HOW TO COMPLETE THIS TASK: Please pull out the stretch of the records from their very start through the line containing "verminderen van bestuurlijke en", and copy those lines unchanged.

++++++++++++++++++++

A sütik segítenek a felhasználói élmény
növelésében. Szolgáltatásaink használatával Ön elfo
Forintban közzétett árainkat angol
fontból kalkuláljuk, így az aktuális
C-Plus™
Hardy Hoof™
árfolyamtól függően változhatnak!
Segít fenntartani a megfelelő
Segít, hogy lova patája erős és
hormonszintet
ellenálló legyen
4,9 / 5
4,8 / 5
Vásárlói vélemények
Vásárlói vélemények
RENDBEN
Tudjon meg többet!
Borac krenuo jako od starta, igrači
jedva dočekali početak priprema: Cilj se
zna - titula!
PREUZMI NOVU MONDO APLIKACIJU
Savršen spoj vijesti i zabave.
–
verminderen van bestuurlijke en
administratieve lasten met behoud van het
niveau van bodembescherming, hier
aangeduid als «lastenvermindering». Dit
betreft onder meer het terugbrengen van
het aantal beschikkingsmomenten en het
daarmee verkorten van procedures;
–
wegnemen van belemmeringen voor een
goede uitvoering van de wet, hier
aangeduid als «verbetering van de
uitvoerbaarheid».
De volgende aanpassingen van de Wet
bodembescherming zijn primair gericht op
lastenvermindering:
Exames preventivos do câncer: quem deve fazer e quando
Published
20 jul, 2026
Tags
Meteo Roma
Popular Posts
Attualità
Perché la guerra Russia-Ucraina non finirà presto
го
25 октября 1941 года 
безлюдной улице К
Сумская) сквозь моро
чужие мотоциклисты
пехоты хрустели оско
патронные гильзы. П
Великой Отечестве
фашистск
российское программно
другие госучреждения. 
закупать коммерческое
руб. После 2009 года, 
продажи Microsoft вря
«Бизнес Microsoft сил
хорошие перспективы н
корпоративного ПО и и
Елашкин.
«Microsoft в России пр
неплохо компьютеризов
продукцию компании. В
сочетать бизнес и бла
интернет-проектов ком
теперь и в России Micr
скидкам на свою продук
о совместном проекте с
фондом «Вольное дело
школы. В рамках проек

++++++++++++++++++++

RESPONSE AREA:
A sütik segítenek a felhasználói élmény
növelésében. Szolgáltatásaink használatával Ön elfo
Forintban közzétett árainkat angol
fontból kalkuláljuk, így az aktuális
C-Plus™
Hardy Hoof™
árfolyamtól függően változhatnak!
Segít fenntartani a megfelelő
Segít, hogy lova patája erős és
hormonszintet
ellenálló legyen
4,9 / 5
4,8 / 5
Vásárlói vélemények
Vásárlói vélemények
RENDBEN
Tudjon meg többet!
Borac krenuo jako od starta, igrači
jedva dočekali početak priprema: Cilj se
zna - titula!
PREUZMI NOVU MONDO APLIKACIJU
Savršen spoj vijesti i zabave.
–
verminderen van bestuurlijke en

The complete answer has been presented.